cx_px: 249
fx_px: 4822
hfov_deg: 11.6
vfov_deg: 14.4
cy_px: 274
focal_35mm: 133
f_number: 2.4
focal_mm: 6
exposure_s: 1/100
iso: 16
* * *
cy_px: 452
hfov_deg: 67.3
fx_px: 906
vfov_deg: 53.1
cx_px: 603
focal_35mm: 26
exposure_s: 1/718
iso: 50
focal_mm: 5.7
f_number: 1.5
--
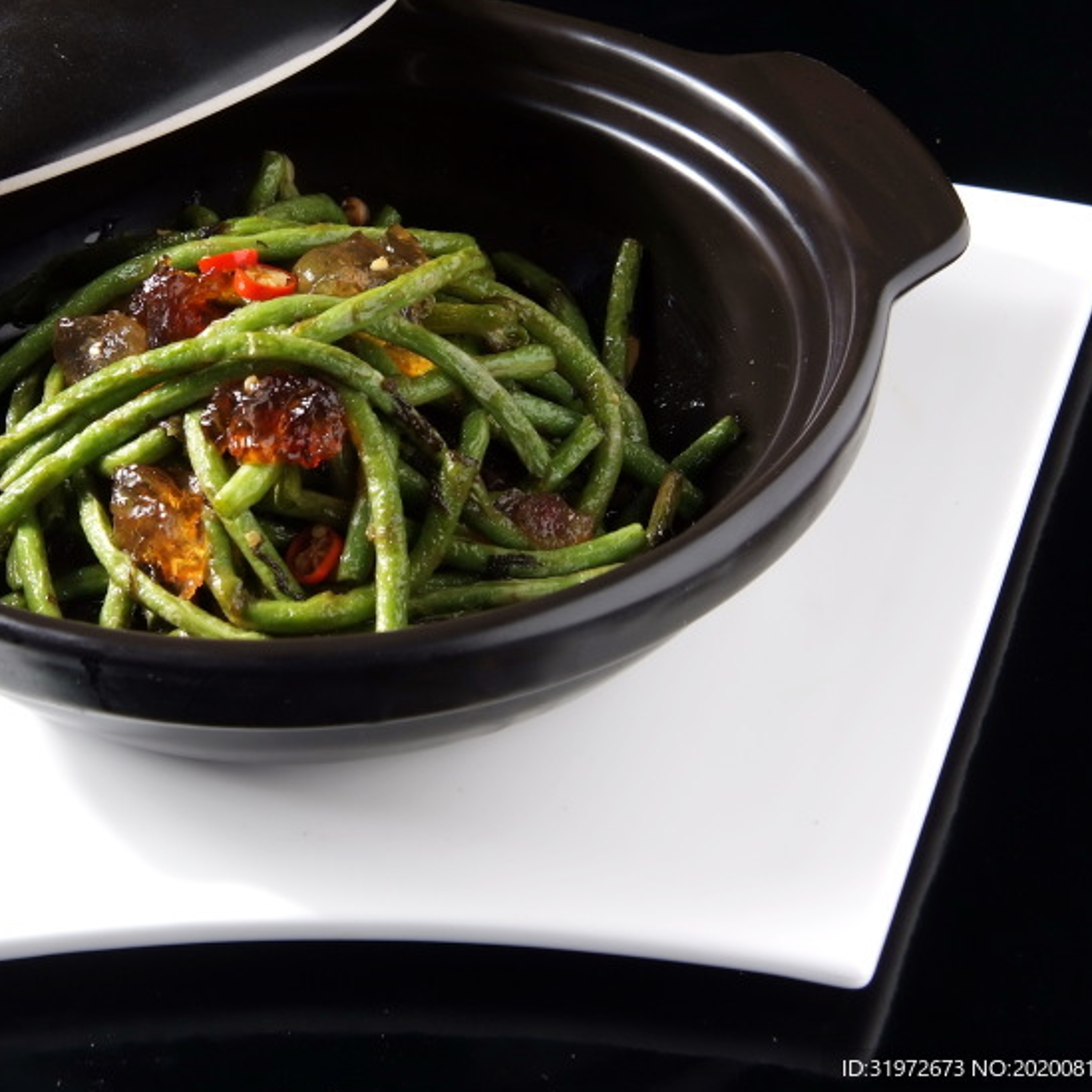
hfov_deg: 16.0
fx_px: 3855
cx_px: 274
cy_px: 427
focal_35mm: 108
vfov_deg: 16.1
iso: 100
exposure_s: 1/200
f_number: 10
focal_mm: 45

YOUR GOAL
Reproduce word for word the material above, starting with the line that has "focal_35mm: 108" and stopping after the line that has "focal_mm: 45".

RESPONSE AREA
focal_35mm: 108
vfov_deg: 16.1
iso: 100
exposure_s: 1/200
f_number: 10
focal_mm: 45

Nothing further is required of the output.